2026-04-08T07:04:28+00:00

§4 now reflects all 5 independent validations of the converged framing:
  1. Direct deep cos on penalized DFA (3 seeds): +0.155 ± 0.025
  2. Null calibration with fresh Bs: +0.002 ± 0.022 (real signal)
  3. Hypothesis B disambiguation (vanilla early ep): -0.008 ± 0.013
  4. BP+penalty 2×2 control: 17 pp residual = credit quality
  5. Multi-seed lock-in: 24 measurements all near zero

Round 20 language tightening applied:
  - 'lower bound on non-capacity gap' instead of 'clean isolation'
  - Explicit caveats about end-to-end vs local-loss difference
  - Counter to 'different optimization regime' objection

The §4 framing is locked.

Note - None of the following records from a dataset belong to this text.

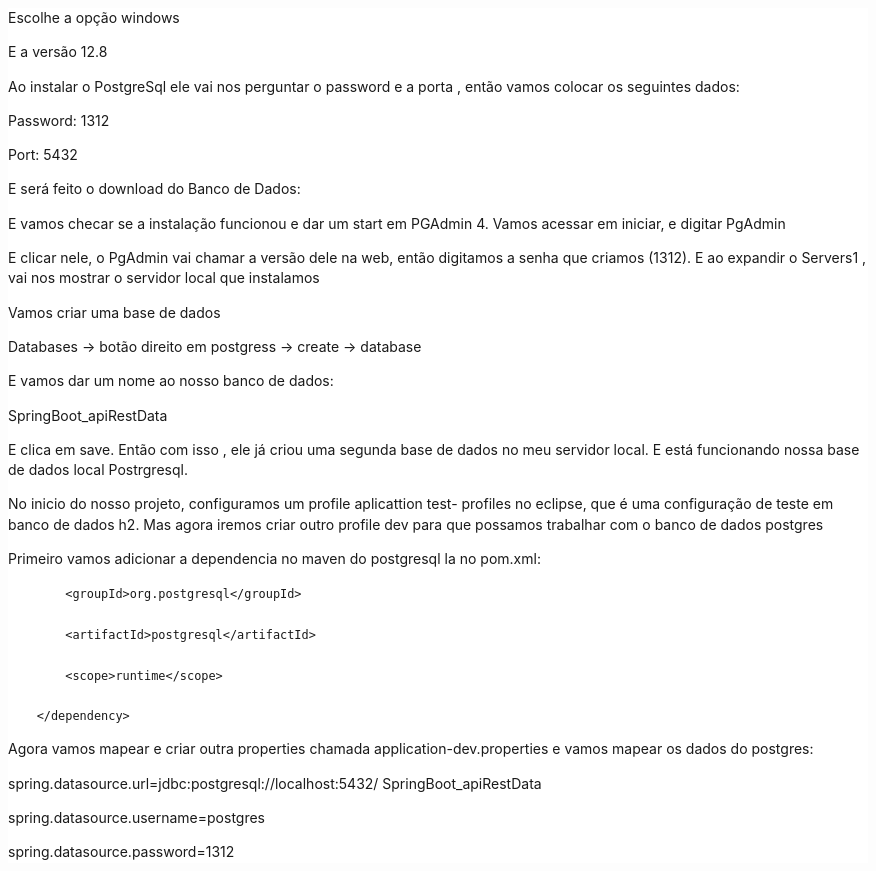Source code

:  Escolhe a opção windows 

E a versão 12.8 

 

Ao instalar o PostgreSql ele vai nos perguntar o password e a porta , então vamos colocar os seguintes dados: 

Password: 1312  

 Port: 5432 

E será feito o download do Banco de Dados: 

 

 

E vamos checar se a instalação funcionou e dar um start em PGAdmin 4. Vamos acessar em iniciar, e digitar PgAdmin 

E clicar nele, o PgAdmin vai chamar a versão dele na web, então digitamos a senha que criamos (1312). E ao expandir o Servers1 , vai nos mostrar o servidor local que instalamos 

Vamos criar uma base de dados 

Databases -> botão direito em postgress -> create -> database  

E vamos dar um nome ao nosso banco de dados: 

SpringBoot_apiRestData 

E clica em save. Então com isso , ele já criou uma segunda base de dados no meu servidor local. E está funcionando nossa base de dados local Postrgresql. 

  

 No inicio do nosso projeto, configuramos um profile aplicattion test- profiles no eclipse, que é uma configuração de teste em banco de dados h2. Mas agora iremos criar outro profile dev para que possamos trabalhar com o banco de dados postgres 

 

Primeiro vamos adicionar a dependencia  no maven do postgresql la no pom.xml: 

<dependency> 

			<groupId>org.postgresql</groupId> 

			<artifactId>postgresql</artifactId> 

			<scope>runtime</scope> 

		</dependency> 

 

Agora vamos mapear e criar outra properties chamada application-dev.properties e vamos mapear os dados do postgres: 

spring.datasource.url=jdbc:postgresql://localhost:5432/ SpringBoot_apiRestData 

 

spring.datasource.username=postgres  

spring.datasource.password=1312  
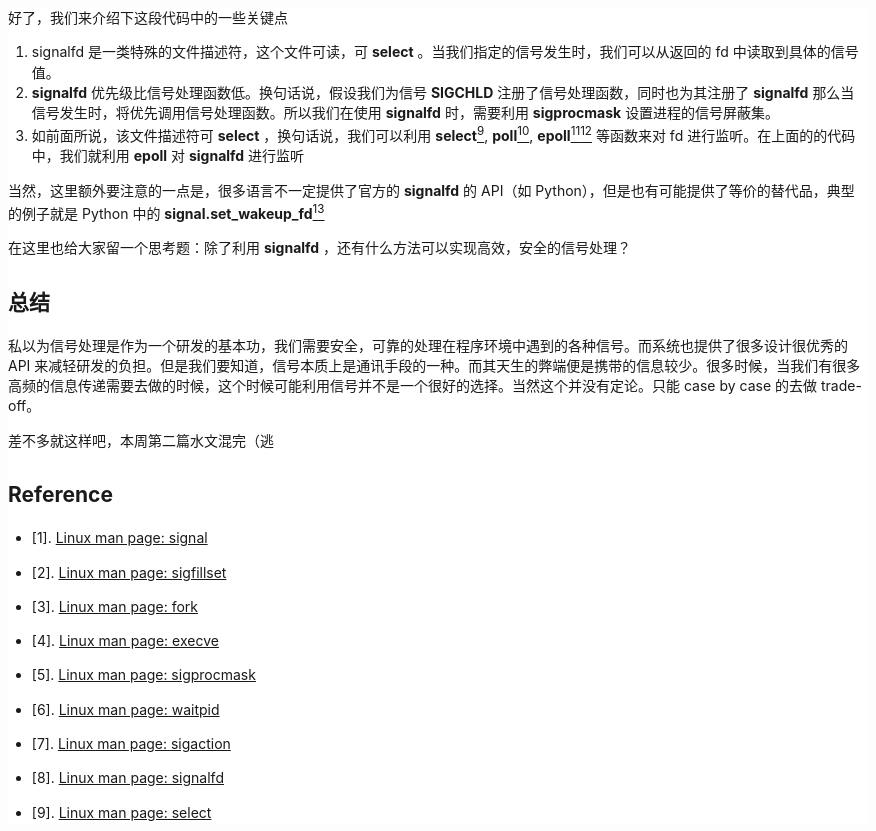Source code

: 好了，我们来介绍下这段代码中的一些关键点

1. signalfd 是一类特殊的文件描述符，这个文件可读，可 **select** 。当我们指定的信号发生时，我们可以从返回的 fd 中读取到具体的信号值。
2. **signalfd** 优先级比信号处理函数低。换句话说，假设我们为信号 **SIGCHLD** 注册了信号处理函数，同时也为其注册了 **signalfd** 那么当信号发生时，将优先调用信号处理函数。所以我们在使用 **signalfd** 时，需要利用 **sigprocmask** 设置进程的信号屏蔽集。
3. 如前面所说，该文件描述符可 **select** ，换句话说，我们可以利用 **select**[<sup>9</sup>](#refer-anchor-9), **poll**[<sup>10</sup>](#refer-anchor-10), **epoll**[<sup>11</sup>](#refer-anchor-11)[<sup>12</sup>](#refer-anchor-12) 等函数来对 fd 进行监听。在上面的的代码中，我们就利用 **epoll** 对 **signalfd** 进行监听

当然，这里额外要注意的一点是，很多语言不一定提供了官方的 **signalfd** 的 API（如 Python），但是也有可能提供了等价的替代品，典型的例子就是 Python 中的 **signal.set_wakeup_fd**[<sup>13</sup>](#refer-anchor-13)

在这里也给大家留一个思考题：除了利用 **signalfd** ，还有什么方法可以实现高效，安全的信号处理？

## 总结

私以为信号处理是作为一个研发的基本功，我们需要安全，可靠的处理在程序环境中遇到的各种信号。而系统也提供了很多设计很优秀的 API 来减轻研发的负担。但是我们要知道，信号本质上是通讯手段的一种。而其天生的弊端便是携带的信息较少。很多时候，当我们有很多高频的信息传递需要去做的时候，这个时候可能利用信号并不是一个很好的选择。当然这个并没有定论。只能 case by case 的去做 trade-off。

差不多就这样吧，本周第二篇水文混完（逃



## Reference

<div id="refer-anchor-1"></div>

- [1]. [Linux man page: signal](https://man7.org/linux/man-pages/man7/signal.7.html)

<div id="refer-anchor-2"></div>

- [2]. [Linux man page: sigfillset](https://linux.die.net/man/3/sigfillset)

<div id="refer-anchor-3"></div>

- [3]. [Linux man page: fork](https://man7.org/linux/man-pages/man2/fork.2.html)

<div id="refer-anchor-4"></div>

- [4]. [Linux man page: execve](https://man7.org/linux/man-pages/man2/execve.2.html)

<div id="refer-anchor-5"></div>

- [5]. [Linux man page: sigprocmask](https://man7.org/linux/man-pages/man2/sigprocmask.2.html)

<div id="refer-anchor-6"></div>

- [6]. [Linux man page: waitpid](https://linux.die.net/man/2/waitpid)

<div id="refer-anchor-7"></div>

- [7]. [Linux man page: sigaction](https://www.man7.org/linux/man-pages/man2/sigaction.2.html)

<div id="refer-anchor-8"></div>

- [8]. [Linux man page: signalfd](https://www.man7.org/linux/man-pages/man2/sigaction.2.html)

<div id="refer-anchor-9"></div>

- [9]. [Linux man page: select](https://man7.org/linux/man-pages/man2/select.2.html)
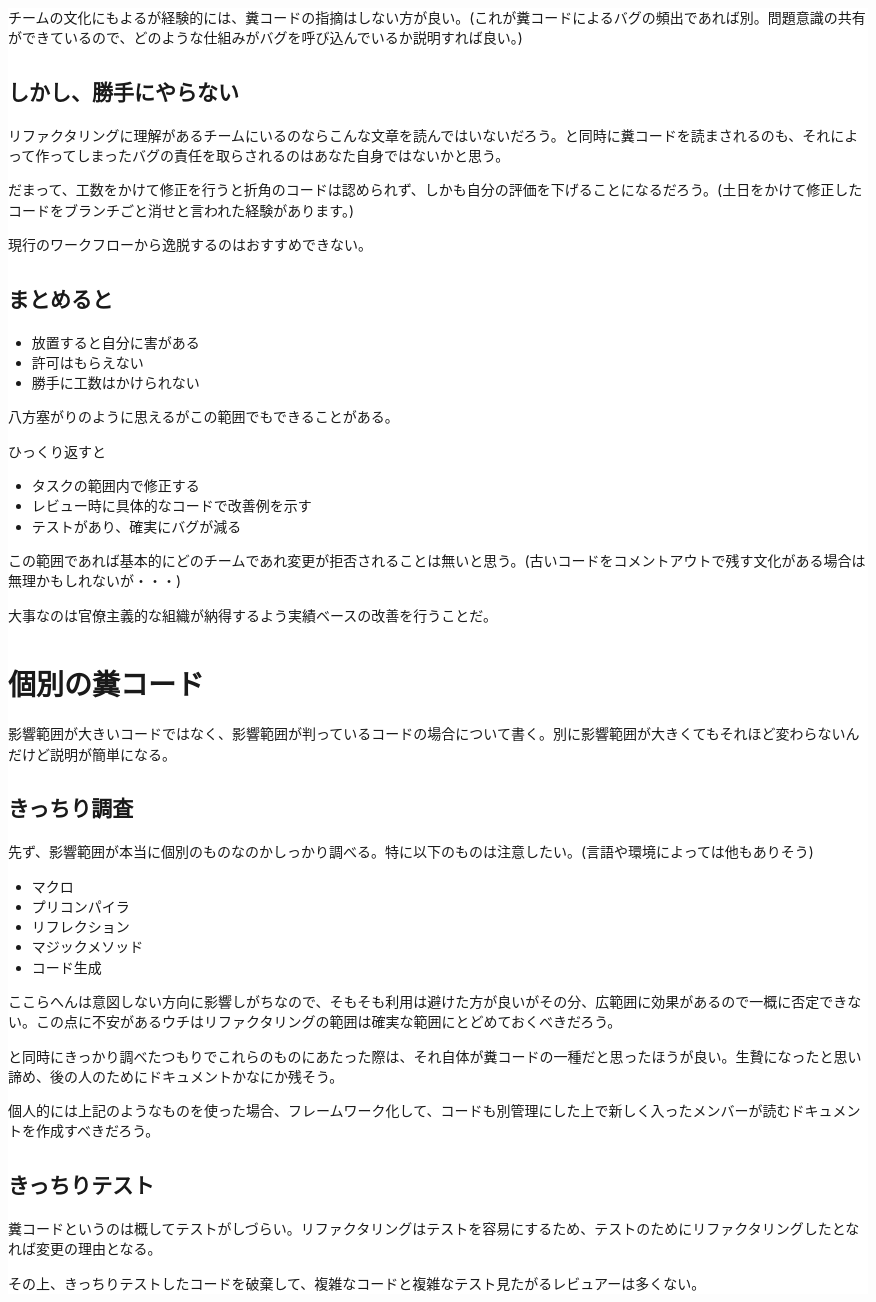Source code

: チームの文化にもよるが経験的には、糞コードの指摘はしない方が良い。(これが糞コードによるバグの頻出であれば別。問題意識の共有ができているので、どのような仕組みがバグを呼び込んでいるか説明すれば良い。)

## しかし、勝手にやらない

リファクタリングに理解があるチームにいるのならこんな文章を読んではいないだろう。と同時に糞コードを読まされるのも、それによって作ってしまったバグの責任を取らされるのはあなた自身ではないかと思う。

だまって、工数をかけて修正を行うと折角のコードは認められず、しかも自分の評価を下げることになるだろう。(土日をかけて修正したコードをブランチごと消せと言われた経験があります。)

現行のワークフローから逸脱するのはおすすめできない。

## まとめると

- 放置すると自分に害がある
- 許可はもらえない
- 勝手に工数はかけられない

八方塞がりのように思えるがこの範囲でもできることがある。

ひっくり返すと

- タスクの範囲内で修正する
- レビュー時に具体的なコードで改善例を示す
- テストがあり、確実にバグが減る

この範囲であれば基本的にどのチームであれ変更が拒否されることは無いと思う。(古いコードをコメントアウトで残す文化がある場合は無理かもしれないが・・・)

大事なのは官僚主義的な組織が納得するよう実績ベースの改善を行うことだ。

# 個別の糞コード

影響範囲が大きいコードではなく、影響範囲が判っているコードの場合について書く。別に影響範囲が大きくてもそれほど変わらないんだけど説明が簡単になる。

## きっちり調査

先ず、影響範囲が本当に個別のものなのかしっかり調べる。特に以下のものは注意したい。(言語や環境によっては他もありそう)

- マクロ
- プリコンパイラ
- リフレクション
- マジックメソッド
- コード生成

ここらへんは意図しない方向に影響しがちなので、そもそも利用は避けた方が良いがその分、広範囲に効果があるので一概に否定できない。この点に不安があるウチはリファクタリングの範囲は確実な範囲にとどめておくべきだろう。

と同時にきっかり調べたつもりでこれらのものにあたった際は、それ自体が糞コードの一種だと思ったほうが良い。生贄になったと思い諦め、後の人のためにドキュメントかなにか残そう。

個人的には上記のようなものを使った場合、フレームワーク化して、コードも別管理にした上で新しく入ったメンバーが読むドキュメントを作成すべきだろう。

## きっちりテスト

糞コードというのは概してテストがしづらい。リファクタリングはテストを容易にするため、テストのためにリファクタリングしたとなれば変更の理由となる。

その上、きっちりテストしたコードを破棄して、複雑なコードと複雑なテスト見たがるレビュアーは多くない。
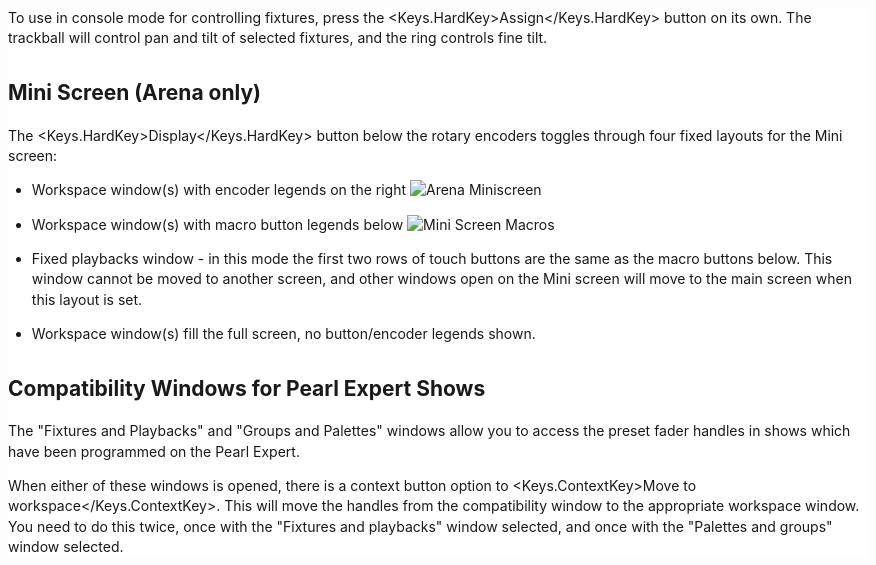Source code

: To use in console mode for controlling fixtures, press the <Keys.HardKey>Assign</Keys.HardKey>
button on its own. The trackball will control pan and tilt of selected
fixtures, and the ring controls fine tilt.

## Mini Screen (Arena only)

The <Keys.HardKey>Display</Keys.HardKey> button below the rotary encoders toggles through four
fixed layouts for the Mini screen:

- Workspace window(s) with encoder legends on the right
![Arena Miniscreen](/docs/images/Arena-Miniscreen.png)

- Workspace window(s) with macro button legends below
![Mini Screen Macros](/docs/images/Mini-Screen-Macros.png)


- Fixed playbacks window - in this mode the first two rows of touch
buttons are the same as the macro buttons below. This window cannot be
moved to another screen, and other windows open on the Mini screen will
move to the main screen when this layout is set.

- Workspace window(s) fill the full screen, no button/encoder legends
shown.


## Compatibility Windows for Pearl Expert Shows

The "Fixtures and Playbacks" and "Groups and Palettes" windows allow you
to access the preset fader handles in shows which have been programmed
on the Pearl Expert.

When either of these windows is opened, there is a context button option
to <Keys.ContextKey>Move to workspace</Keys.ContextKey>. This will move the handles from the
compatibility window to the appropriate workspace window. You need to do
this twice, once with the "Fixtures and playbacks" window selected, and
once with the "Palettes and groups" window selected.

Five independent validations done. Stop
iterating, start writing.

PAPER_OUTLINE: round 20 language tightening + 5 validation summary

2026-04-08T07:02:37+00:00

§4 updates per round 20:
  - Soften 'confirmed' to 'strongly supports'
  - Add §4.4 BP+penalty capacity-cost control with the round 20 phrasing:
    'lower bound on residual gap under matched architecture/data/optimizer/
    penalty, after accounting for the penalty's direct capacity cost in BP'
  - Add multi-seed lock-in to §4.3 (24 measurements all near zero)
  - List 5 independent validations supporting the converged framing

The §4 narrative is now complete and the framing is locked.

PAPER_OUTLINE: §4 rewrite under 'two distinct failure modes' framing

2026-04-08T06:33:00+00:00

After the round 19 disambiguation experiment confirmed hypothesis B
(penalty CREATES deep alignment, not just reveals it), the paper §4
needs to use the new framing:

  Mode 1: measurement degeneracy via terminal LN gradient cancellation
  Mode 2: low intrinsic credit-direction quality of random feedback

Both modes are direct-measured (mode 1 by diagnostic (b), mode 2 by
per-layer cos in the meaningful regime). The penalty partially
alleviates BOTH modes. Neither is fully fixed.

§4 rewrite includes:
  - The two modes (4.1)
  - Penalty causal validation with 3-seed cos (4.2)
  - Disambiguation: vanilla early-epoch cos table proving hypothesis B (4.3)
  - Why the residual gap is partial alignment (4.4)
  - Why this framing is paper-cleaner than prior ones (4.5)

Walk-back chain extended to 7 entries, with 6 and 7 happening same-day
and converging on the final two-distinct-modes framing.